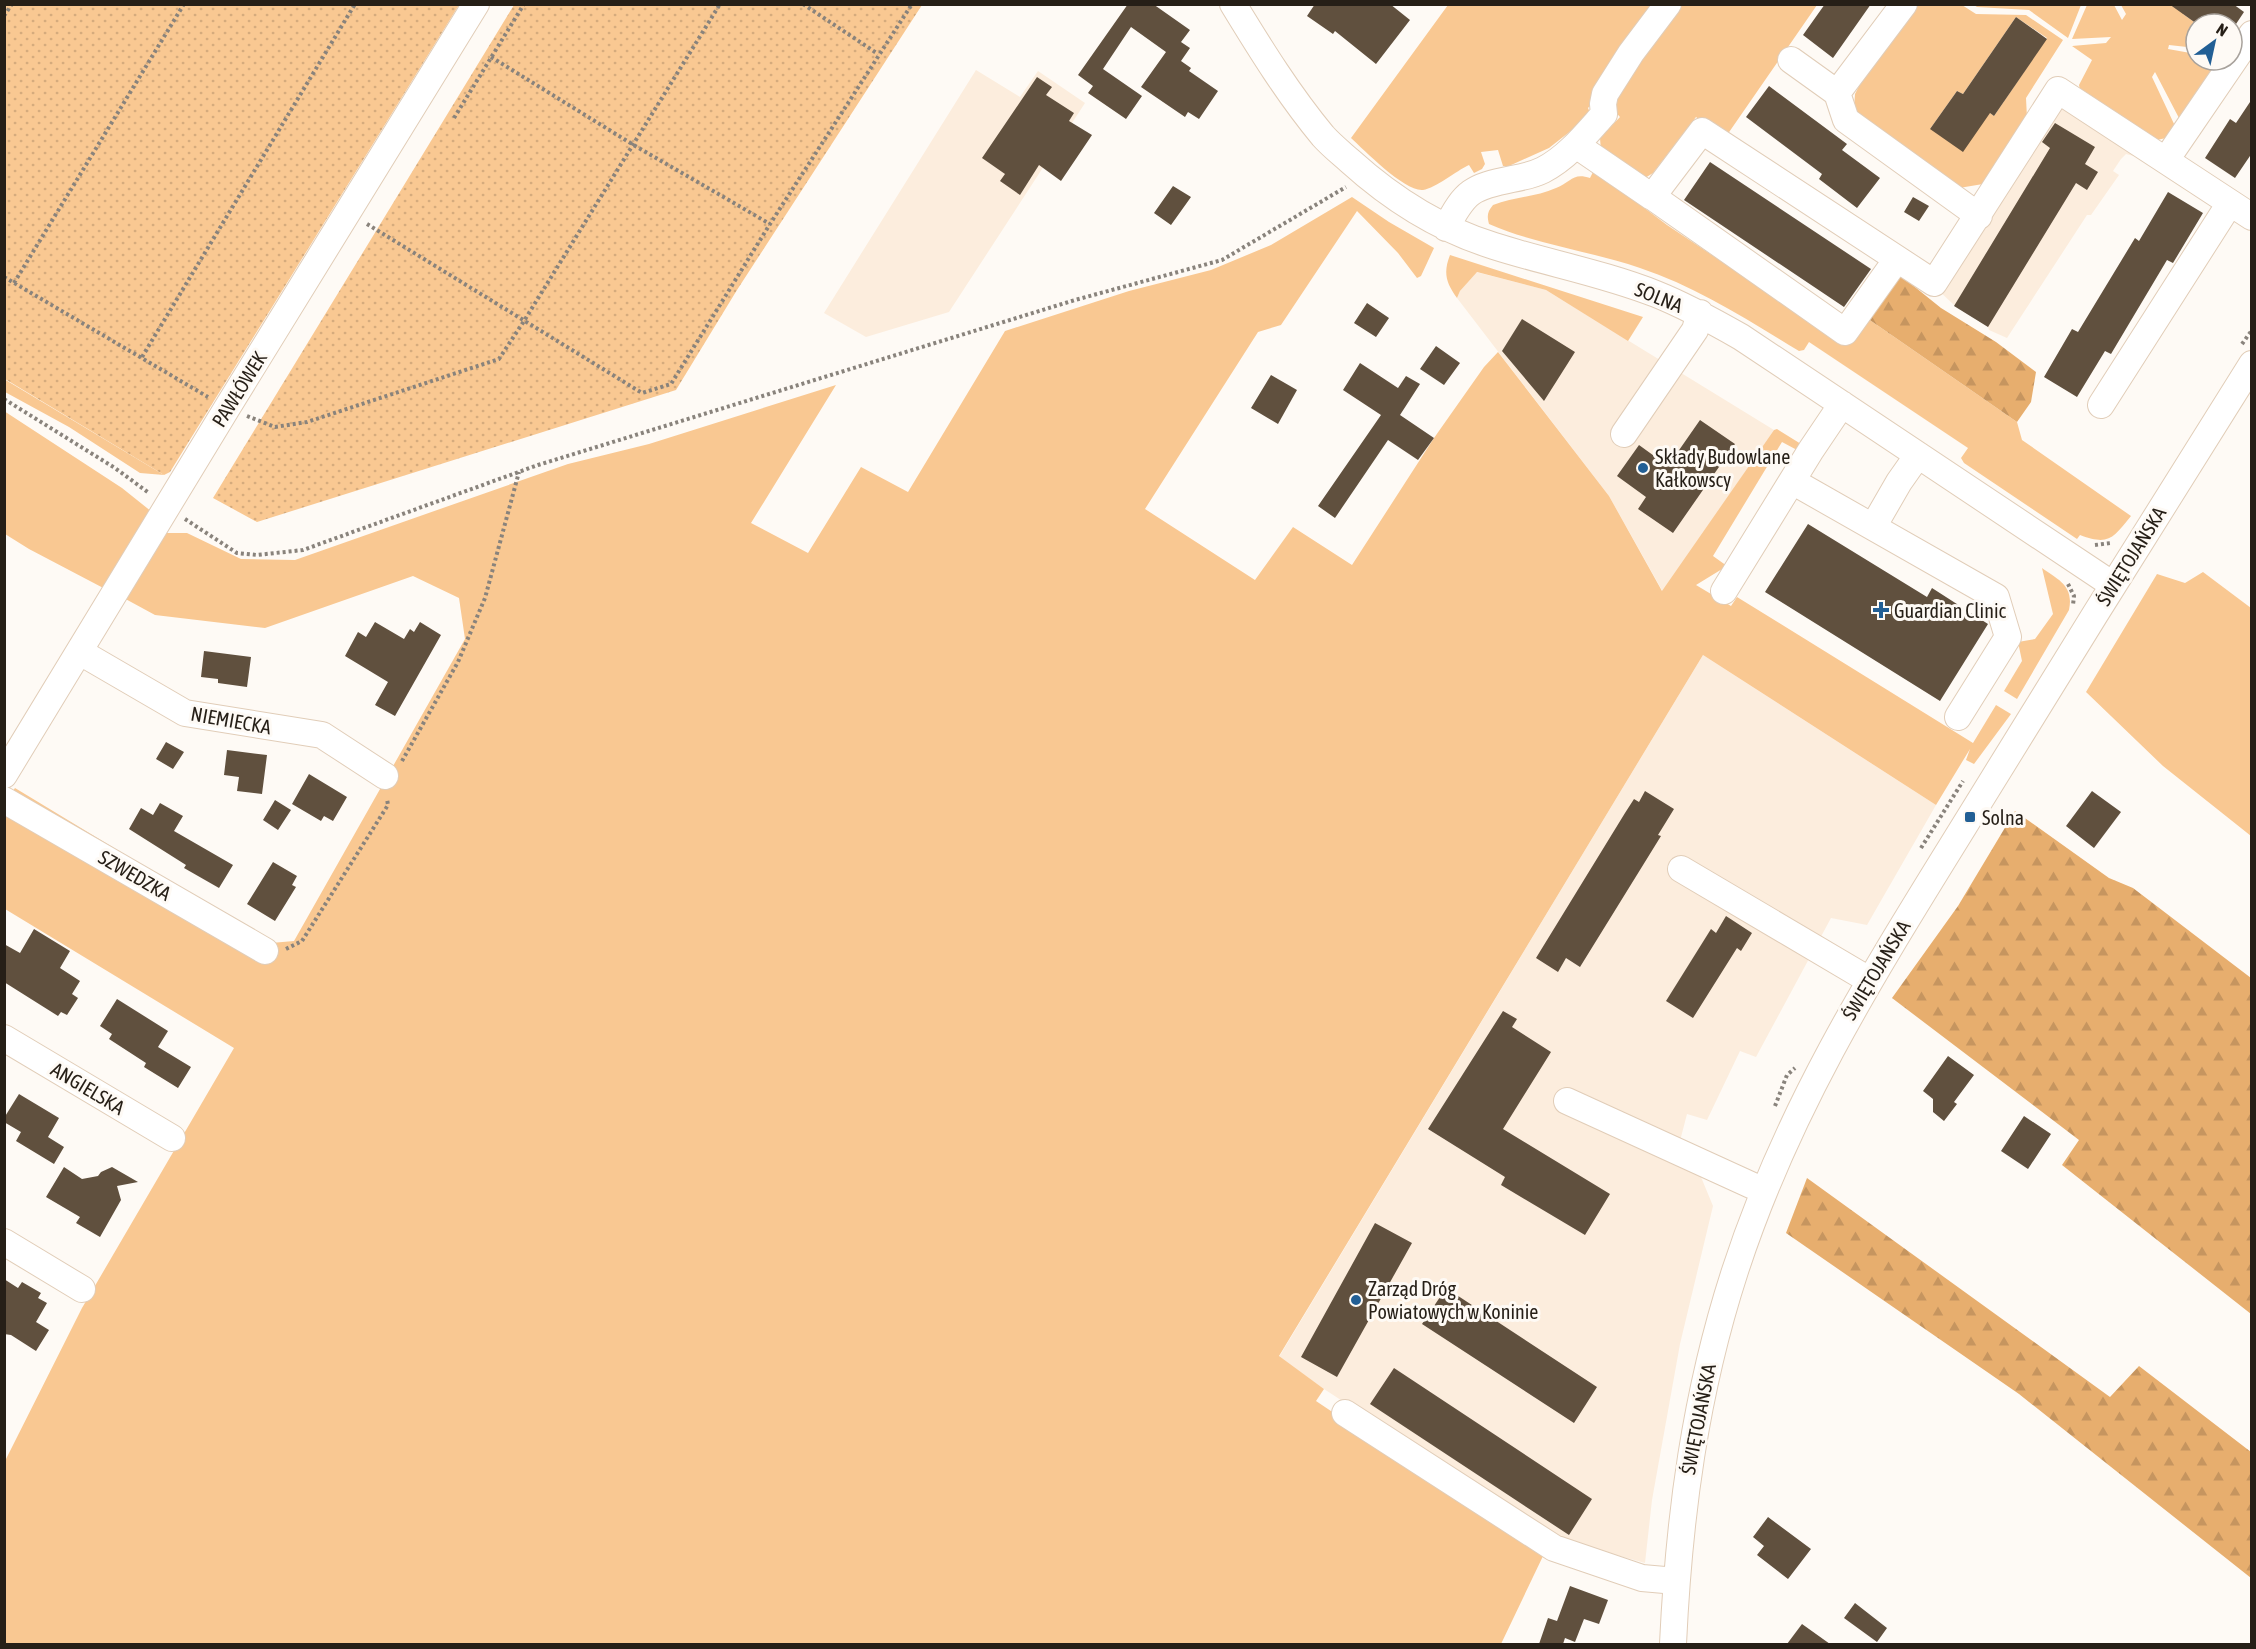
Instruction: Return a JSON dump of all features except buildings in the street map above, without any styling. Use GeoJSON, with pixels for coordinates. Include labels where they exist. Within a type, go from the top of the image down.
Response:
{"type":"FeatureCollection","features":[{"type":"Feature","properties":{"kind":"street","name":"PAWŁÓWEK"},"geometry":{"type":"LineString","coordinates":[[4,776],[476,4]]}},
{"type":"Feature","properties":{"kind":"street","name":"SOLNA"},"geometry":{"type":"LineString","coordinates":[[1233,4],[1284,85],[1324,138],[1365,175],[1410,208],[1446,228],[1492,246],[1620,281],[1700,313],[1741,337],[2113,585]]}},
{"type":"Feature","properties":{"kind":"street"},"geometry":{"type":"LineString","coordinates":[[1446,228],[1464,198],[1473,189],[1543,170],[1576,145],[1604,114],[1605,94],[1631,53],[1668,4]]}},
{"type":"Feature","properties":{"kind":"street"},"geometry":{"type":"LineString","coordinates":[[1837,93],[1904,4]]}},
{"type":"Feature","properties":{"kind":"street"},"geometry":{"type":"LineString","coordinates":[[2166,160],[2252,34]]}},
{"type":"Feature","properties":{"kind":"street"},"geometry":{"type":"LineString","coordinates":[[1791,60],[1837,93],[1845,120],[1979,216]]}},
{"type":"Feature","properties":{"kind":"street"},"geometry":{"type":"LineString","coordinates":[[1650,195],[1652,197],[1702,131],[1934,283],[2058,90],[2244,207],[2101,405]]}},
{"type":"Feature","properties":{"kind":"street"},"geometry":{"type":"LineString","coordinates":[[1576,145],[1845,332],[1897,259]]}},
{"type":"Feature","properties":{"kind":"street"},"geometry":{"type":"LineString","coordinates":[[1624,434],[1695,330],[1700,313]]}},
{"type":"Feature","properties":{"kind":"street","name":"ŚWIĘTOJAŃSKA"},"geometry":{"type":"LineString","coordinates":[[1673,1644],[1683,1500],[1703,1389],[1735,1270],[1764,1191],[1805,1097],[1869,980],[2252,364]]}},
{"type":"Feature","properties":{"kind":"street"},"geometry":{"type":"LineString","coordinates":[[1724,591],[1842,404]]}},
{"type":"Feature","properties":{"kind":"street"},"geometry":{"type":"LineString","coordinates":[[1873,527],[1899,482],[1918,455]]}},
{"type":"Feature","properties":{"kind":"street"},"geometry":{"type":"LineString","coordinates":[[1792,481],[1996,597],[2012,636],[1958,717]]}},
{"type":"Feature","properties":{"kind":"street","name":"NIEMIECKA"},"geometry":{"type":"LineString","coordinates":[[80,652],[185,713],[322,735],[385,776]]}},
{"type":"Feature","properties":{"kind":"street","name":"SZWEDZKA"},"geometry":{"type":"LineString","coordinates":[[4,800],[265,951]]}},
{"type":"Feature","properties":{"kind":"street"},"geometry":{"type":"LineString","coordinates":[[1681,869],[1869,980]]}},
{"type":"Feature","properties":{"kind":"street","name":"ANGIELSKA"},"geometry":{"type":"LineString","coordinates":[[4,1038],[172,1138]]}},
{"type":"Feature","properties":{"kind":"street"},"geometry":{"type":"LineString","coordinates":[[1568,1101],[1764,1191]]}},
{"type":"Feature","properties":{"kind":"street"},"geometry":{"type":"LineString","coordinates":[[4,1242],[82,1289]]}},
{"type":"Feature","properties":{"kind":"street"},"geometry":{"type":"LineString","coordinates":[[1345,1413],[1554,1548],[1642,1578],[1676,1581]]}},
{"type":"Feature","properties":{"kind":"path"},"geometry":{"type":"LineString","coordinates":[[4,16],[12,4]]}},
{"type":"Feature","properties":{"kind":"path"},"geometry":{"type":"LineString","coordinates":[[14,283],[184,4]]}},
{"type":"Feature","properties":{"kind":"path"},"geometry":{"type":"LineString","coordinates":[[142,357],[355,4]]}},
{"type":"Feature","properties":{"kind":"path"},"geometry":{"type":"LineString","coordinates":[[454,118],[524,4]]}},
{"type":"Feature","properties":{"kind":"path"},"geometry":{"type":"LineString","coordinates":[[524,321],[720,4]]}},
{"type":"Feature","properties":{"kind":"path"},"geometry":{"type":"LineString","coordinates":[[803,4],[878,54]]}},
{"type":"Feature","properties":{"kind":"path"},"geometry":{"type":"LineString","coordinates":[[348,213],[642,393],[671,384],[770,224],[912,4]]}},
{"type":"Feature","properties":{"kind":"path"},"geometry":{"type":"LineString","coordinates":[[491,57],[632,144],[770,224]]}},
{"type":"Feature","properties":{"kind":"path"},"geometry":{"type":"LineString","coordinates":[[4,399],[115,468],[237,553],[257,555],[303,550],[519,472],[1076,300],[1222,260],[1365,175]]}},
{"type":"Feature","properties":{"kind":"path"},"geometry":{"type":"LineString","coordinates":[[265,951],[285,950],[302,941],[388,805],[385,776],[402,762],[458,662],[485,598],[519,472]]}},
{"type":"Feature","properties":{"kind":"shaded area"},"geometry":{"type":"Polygon","coordinates":[[[4,5],[459,5],[170,472],[164,475],[5,379],[4,5]]]}},
{"type":"Feature","properties":{"kind":"shaded area"},"geometry":{"type":"Polygon","coordinates":[[[514,5],[922,5],[737,290],[676,390],[257,522],[213,498],[514,5]]]}},
{"type":"Feature","properties":{"kind":"shaded area"},"geometry":{"type":"Polygon","coordinates":[[[1448,5],[1656,5],[1598,97],[1588,108],[1591,115],[1549,148],[1509,166],[1503,166],[1498,150],[1481,152],[1485,164],[1482,169],[1474,173],[1469,165],[1434,186],[1423,190],[1415,189],[1396,178],[1351,138],[1448,5]]]}},
{"type":"Feature","properties":{"kind":"shaded area"},"geometry":{"type":"Polygon","coordinates":[[[1677,5],[1817,5],[1725,138],[1696,117],[1653,173],[1645,178],[1601,151],[1600,138],[1620,117],[1607,103],[1677,5]]]}},
{"type":"Feature","properties":{"kind":"shaded area"},"geometry":{"type":"Polygon","coordinates":[[[1911,5],[1962,5],[1976,14],[2026,15],[2063,40],[2026,98],[2027,118],[1983,184],[1959,188],[1878,130],[1854,109],[1855,94],[1911,5]],[[2016,17],[1963,94],[1957,91],[1930,129],[1990,113],[1994,116],[2047,38],[2016,17]]]}},
{"type":"Feature","properties":{"kind":"shaded area"},"geometry":{"type":"Polygon","coordinates":[[[1974,5],[2081,5],[2068,38],[2029,10],[1974,5]]]}},
{"type":"Feature","properties":{"kind":"shaded area"},"geometry":{"type":"Polygon","coordinates":[[[2087,5],[2114,5],[2122,20],[2126,14],[2121,5],[2179,5],[2185,9],[2183,14],[2184,47],[2169,45],[2168,49],[2184,52],[2184,72],[2214,72],[2180,120],[2155,72],[2152,77],[2175,126],[2166,138],[2157,140],[2081,95],[2079,85],[2092,60],[2072,46],[2106,43],[2111,37],[2072,39],[2087,5]]]}},
{"type":"Feature","properties":{"kind":"shaded area"},"geometry":{"type":"Polygon","coordinates":[[[976,70],[1020,97],[1038,71],[1085,103],[949,312],[866,337],[824,313],[976,70]]]}},
{"type":"Feature","properties":{"kind":"shaded area"},"geometry":{"type":"Polygon","coordinates":[[[2063,106],[2141,158],[2126,154],[2121,159],[2113,171],[2119,175],[2091,215],[2087,215],[2007,338],[1989,330],[1988,327],[1954,305],[1937,289],[2063,106]]]}},
{"type":"Feature","properties":{"kind":"shaded area"},"geometry":{"type":"Polygon","coordinates":[[[1594,170],[1667,225],[1845,344],[1864,316],[2017,422],[2022,440],[2131,516],[2110,538],[2098,540],[2080,535],[2077,539],[1964,463],[1961,458],[1968,448],[1809,342],[1804,350],[1799,351],[1722,305],[1661,276],[1621,262],[1526,237],[1489,224],[1488,214],[1493,205],[1548,191],[1576,177],[1590,178],[1594,170]]]}},
{"type":"Feature","properties":{"kind":"shaded area"},"geometry":{"type":"Polygon","coordinates":[[[1352,197],[1434,248],[1421,276],[1417,278],[1398,253],[1357,211],[1281,325],[1258,332],[1145,509],[1255,580],[1293,527],[1352,565],[1434,438],[1484,367],[1498,352],[1609,496],[1662,591],[1774,430],[1777,429],[1801,444],[1797,450],[1782,442],[1713,556],[1727,566],[1696,585],[1731,606],[1737,597],[1973,743],[1996,705],[2011,714],[1974,764],[1966,760],[1970,749],[1936,805],[1703,655],[1279,1356],[1324,1389],[1316,1401],[1544,1554],[1501,1644],[5,1644],[5,1461],[82,1308],[234,1048],[5,909],[5,802],[15,788],[271,943],[294,941],[465,639],[459,598],[413,576],[265,628],[155,615],[120,596],[163,533],[187,533],[241,559],[295,560],[568,464],[649,444],[836,385],[751,523],[808,553],[861,467],[908,492],[1005,331],[1129,291],[1211,270],[1271,245],[1352,197]]]}},
{"type":"Feature","properties":{"kind":"shaded area"},"geometry":{"type":"Polygon","coordinates":[[[1450,255],[1643,317],[1628,341],[1546,290],[1477,272],[1460,291],[1457,298],[1447,278],[1450,255]]]}},
{"type":"Feature","properties":{"kind":"shaded area"},"geometry":{"type":"Polygon","coordinates":[[[1476,272],[1546,290],[1774,430],[1663,592],[1609,496],[1457,298],[1476,272]]]}},
{"type":"Feature","properties":{"kind":"shaded area"},"geometry":{"type":"Polygon","coordinates":[[[4,379],[164,475],[140,473],[69,427],[5,392],[4,379]]]}},
{"type":"Feature","properties":{"kind":"shaded area"},"geometry":{"type":"Polygon","coordinates":[[[4,411],[122,488],[152,512],[109,591],[5,534],[4,411]]]}},
{"type":"Feature","properties":{"kind":"shaded area"},"geometry":{"type":"Polygon","coordinates":[[[2042,568],[2064,584],[2069,595],[2069,610],[2017,699],[2004,691],[2022,661],[2018,642],[2035,639],[2053,614],[2042,568]]]}},
{"type":"Feature","properties":{"kind":"shaded area"},"geometry":{"type":"Polygon","coordinates":[[[2203,572],[2251,608],[2251,836],[2163,766],[2086,692],[2157,574],[2185,583],[2203,572]]]}},
{"type":"Feature","properties":{"kind":"shaded area"},"geometry":{"type":"Polygon","coordinates":[[[1703,655],[1936,805],[1867,925],[1831,918],[1756,1057],[1740,1051],[1707,1120],[1687,1114],[1674,1164],[1701,1177],[1713,1206],[1680,1344],[1652,1500],[1645,1563],[1549,1536],[1324,1389],[1279,1357],[1703,655]]]}},
{"type":"Feature","properties":{"kind":"green space"},"geometry":{"type":"Polygon","coordinates":[[[1895,271],[1941,308],[1996,342],[2036,372],[2031,402],[2017,422],[1864,316],[1895,271]]]}},
{"type":"Feature","properties":{"kind":"green space"},"geometry":{"type":"Polygon","coordinates":[[[2015,811],[2109,878],[2133,888],[2251,978],[2251,1314],[2062,1165],[2079,1140],[1892,998],[1958,906],[2015,811]]]}},
{"type":"Feature","properties":{"kind":"green space"},"geometry":{"type":"Polygon","coordinates":[[[1807,1178],[2110,1397],[2139,1366],[2251,1452],[2251,1578],[2019,1394],[1786,1233],[1807,1178]]]}},
{"type":"Feature","properties":{"kind":"place","name":"Składy Budowlane Kałkowscy"},"geometry":{"type":"Point","coordinates":[1643,468]}},
{"type":"Feature","properties":{"kind":"place","name":"Guardian Clinic"},"geometry":{"type":"Point","coordinates":[1881,610]}},
{"type":"Feature","properties":{"kind":"place","name":"Solna"},"geometry":{"type":"Point","coordinates":[1970,817]}},
{"type":"Feature","properties":{"kind":"place","name":"Zarząd Dróg Powiatowych w Koninie"},"geometry":{"type":"Point","coordinates":[1356,1300]}}]}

_What you have to do_
Each line above that contains the word "Point" should be returned.

_Response_
{"type":"Feature","properties":{"kind":"place","name":"Składy Budowlane Kałkowscy"},"geometry":{"type":"Point","coordinates":[1643,468]}},
{"type":"Feature","properties":{"kind":"place","name":"Guardian Clinic"},"geometry":{"type":"Point","coordinates":[1881,610]}},
{"type":"Feature","properties":{"kind":"place","name":"Solna"},"geometry":{"type":"Point","coordinates":[1970,817]}},
{"type":"Feature","properties":{"kind":"place","name":"Zarząd Dróg Powiatowych w Koninie"},"geometry":{"type":"Point","coordinates":[1356,1300]}}]}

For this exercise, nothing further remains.